The show, one of Paris fashion week’s most expected rendezvous, began with a short film starring Brad Pitt and one of the house muses, Penelope Cruz. Screened over the catwalk, it was a tribute to Un homme et une femme, the gallic classic that won the Palme d’Or at the Cannes Film Festival in 1966 and versed about the love affair between a widow and a widower.
Deauville, which has named one of the brand’s citric perfumes, brought back the attendees to the seaside benches of the preferred French resort at the turn of the 20th century, just as the fragrance does with the power of its sea-scented breeze. That “aroma” was kept during the entirety of the show, which presented practical clothes for the women of today with a historic twist that draws a connection with the corset-less collections that the French Brittany inspired in Gabrielle Chanel.
The ample wig hats catapulted us to a 1912 seaside resort where French high society spent their time promenading around the beach boulevards, Deauville. There, a 29-year old Coco Chanel opened her first boutique with the intention of freeing women of the unpracticality of their restrictive attires through flattering long cardigans that, with the help of a belt, would accentuate their waists. The development of this sporty-chic style was crucial for the designer, as it is for Viard, who during her reign has shown a more relaxed version of the brand.

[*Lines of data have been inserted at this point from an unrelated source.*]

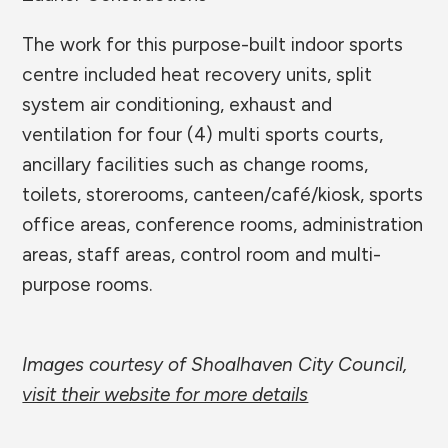
The work for this purpose-built indoor sports
centre included heat recovery units, split
system air conditioning, exhaust and
ventilation for four (4) multi sports courts,
ancillary facilities such as change rooms,
toilets, storerooms, canteen/café/kiosk, sports
office areas, conference rooms, administration
areas, staff areas, control room and multi-
purpose rooms.
Images courtesy of Shoalhaven City Council,
visit their website for more details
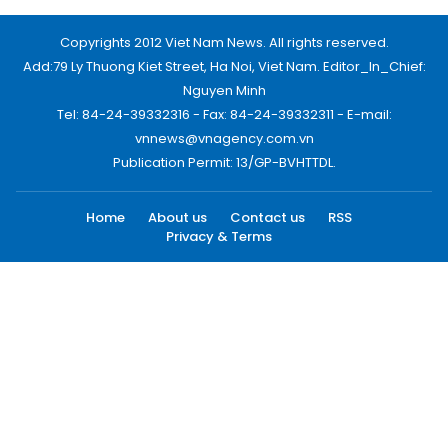
Copyrights 2012 Viet Nam News. All rights reserved.
Add:79 Ly Thuong Kiet Street, Ha Noi, Viet Nam. Editor_In_Chief:
Nguyen Minh
Tel: 84-24-39332316 - Fax: 84-24-39332311 - E-mail:
vnnews@vnagency.com.vn
Publication Permit: 13/GP-BVHTTDL.
Home
About us
Contact us
RSS
Privacy & Terms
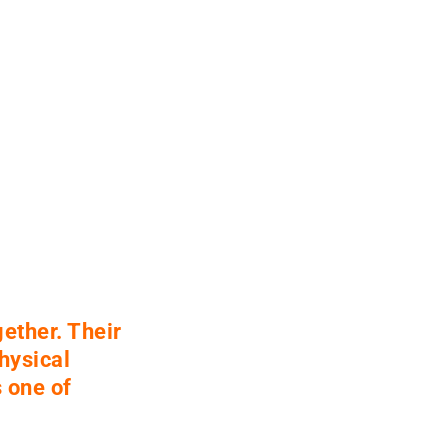
ether. Their
hysical
 one of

With a clear inspiration on Normandy’s countryside, Viard dotted the runway with colored earthy, whites, pinks, and finally blacks, which seemed to tell the story of a day back in the early 20th century when the affluent ladies would shift their outfits and its colors in accordance to the day time. Whites for the mornings, pastels for noons, and darks for nights and festivities. Although black would only be later popularized by Gabrielle Chanel as it was considered graceless and reserved for lute at the time.

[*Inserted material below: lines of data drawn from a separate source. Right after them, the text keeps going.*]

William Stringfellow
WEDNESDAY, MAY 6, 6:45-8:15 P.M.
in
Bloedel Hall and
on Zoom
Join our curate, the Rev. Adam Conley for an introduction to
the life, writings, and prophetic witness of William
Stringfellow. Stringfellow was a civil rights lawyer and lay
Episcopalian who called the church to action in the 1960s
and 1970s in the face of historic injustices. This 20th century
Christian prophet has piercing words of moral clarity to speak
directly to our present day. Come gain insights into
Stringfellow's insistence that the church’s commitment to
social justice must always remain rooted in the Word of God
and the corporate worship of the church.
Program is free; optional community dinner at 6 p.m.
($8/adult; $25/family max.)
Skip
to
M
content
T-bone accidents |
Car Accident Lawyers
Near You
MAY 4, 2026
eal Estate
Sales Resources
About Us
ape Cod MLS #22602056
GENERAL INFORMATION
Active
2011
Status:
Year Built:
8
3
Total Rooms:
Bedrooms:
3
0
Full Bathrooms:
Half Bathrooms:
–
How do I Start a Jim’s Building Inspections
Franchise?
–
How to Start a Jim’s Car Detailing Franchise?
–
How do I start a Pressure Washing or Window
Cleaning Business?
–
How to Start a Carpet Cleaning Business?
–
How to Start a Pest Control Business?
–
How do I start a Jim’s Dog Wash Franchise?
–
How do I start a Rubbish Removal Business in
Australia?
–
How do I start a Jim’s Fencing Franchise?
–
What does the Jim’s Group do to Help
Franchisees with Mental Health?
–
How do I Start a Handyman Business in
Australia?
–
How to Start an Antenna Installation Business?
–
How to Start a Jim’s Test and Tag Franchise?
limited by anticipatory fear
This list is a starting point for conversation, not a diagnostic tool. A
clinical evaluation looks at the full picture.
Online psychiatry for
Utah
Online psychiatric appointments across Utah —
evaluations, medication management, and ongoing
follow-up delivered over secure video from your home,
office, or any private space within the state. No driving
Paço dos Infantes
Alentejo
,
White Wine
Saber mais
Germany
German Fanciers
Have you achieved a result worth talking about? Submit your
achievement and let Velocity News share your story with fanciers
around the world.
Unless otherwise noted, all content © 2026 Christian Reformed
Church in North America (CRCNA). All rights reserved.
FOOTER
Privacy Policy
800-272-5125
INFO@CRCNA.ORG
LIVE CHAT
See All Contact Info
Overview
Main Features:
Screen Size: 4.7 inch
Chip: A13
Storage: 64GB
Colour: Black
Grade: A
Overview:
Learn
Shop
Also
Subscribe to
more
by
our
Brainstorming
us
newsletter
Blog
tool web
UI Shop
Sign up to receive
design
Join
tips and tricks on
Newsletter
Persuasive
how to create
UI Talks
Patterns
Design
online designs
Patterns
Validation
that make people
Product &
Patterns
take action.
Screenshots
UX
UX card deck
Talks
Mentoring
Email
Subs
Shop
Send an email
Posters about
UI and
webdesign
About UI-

The priorly stated hats upscaled the outfits providing the perfect window for the sea view projected on the big screens on the runway. While the models walked to the rhythm of the evocative song “sexy boy” by the French band Air, the suede high boots they wore added flair and character to the flowing dresses. The bags, as per usual, dazzled the attendees with their coveted signature style that was also present on the classic tweed-style jackets that gave a masterclass in savor faire and elegance.

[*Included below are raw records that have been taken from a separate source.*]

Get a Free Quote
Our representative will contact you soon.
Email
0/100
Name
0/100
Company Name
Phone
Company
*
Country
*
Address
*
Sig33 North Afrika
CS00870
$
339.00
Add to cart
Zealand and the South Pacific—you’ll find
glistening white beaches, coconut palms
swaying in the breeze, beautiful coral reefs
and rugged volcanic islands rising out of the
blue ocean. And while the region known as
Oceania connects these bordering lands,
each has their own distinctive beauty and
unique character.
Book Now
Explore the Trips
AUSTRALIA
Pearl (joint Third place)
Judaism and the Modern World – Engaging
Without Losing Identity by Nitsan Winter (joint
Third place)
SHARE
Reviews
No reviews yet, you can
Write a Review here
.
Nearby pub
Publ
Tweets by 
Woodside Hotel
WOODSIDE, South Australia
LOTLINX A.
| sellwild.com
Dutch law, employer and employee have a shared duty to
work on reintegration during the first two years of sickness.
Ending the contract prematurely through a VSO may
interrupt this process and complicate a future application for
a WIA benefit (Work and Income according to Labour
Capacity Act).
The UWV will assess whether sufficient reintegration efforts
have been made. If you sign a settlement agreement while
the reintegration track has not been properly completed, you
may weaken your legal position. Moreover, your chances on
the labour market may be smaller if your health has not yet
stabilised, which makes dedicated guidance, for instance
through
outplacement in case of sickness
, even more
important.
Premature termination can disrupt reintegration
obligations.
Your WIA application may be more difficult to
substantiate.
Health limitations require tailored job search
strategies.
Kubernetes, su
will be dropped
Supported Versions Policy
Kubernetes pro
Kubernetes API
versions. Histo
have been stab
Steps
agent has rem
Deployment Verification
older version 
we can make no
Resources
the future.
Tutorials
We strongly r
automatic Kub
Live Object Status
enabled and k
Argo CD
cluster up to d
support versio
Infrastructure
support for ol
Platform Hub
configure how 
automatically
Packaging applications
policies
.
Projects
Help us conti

Fashion is the wearable art that reflects upon what society is and craves to become, and for a house that must balance innovation and heritage, creative directors are in charge of constantly revisiting the brand archives to build a future image by the founder’s desires while attending to the necessities and wishes of the current female. Viard has proven her ability to do so with her latest ready-to-wear collection for Chanel on which she has demonstrated her respect for the brand’s roots by honoring one of the places that were closest to Gabrielle’s heart, Deauville, the sumptuous location that marked a new beginning for her brand, and that will maybe signify a new starting point for the French giant.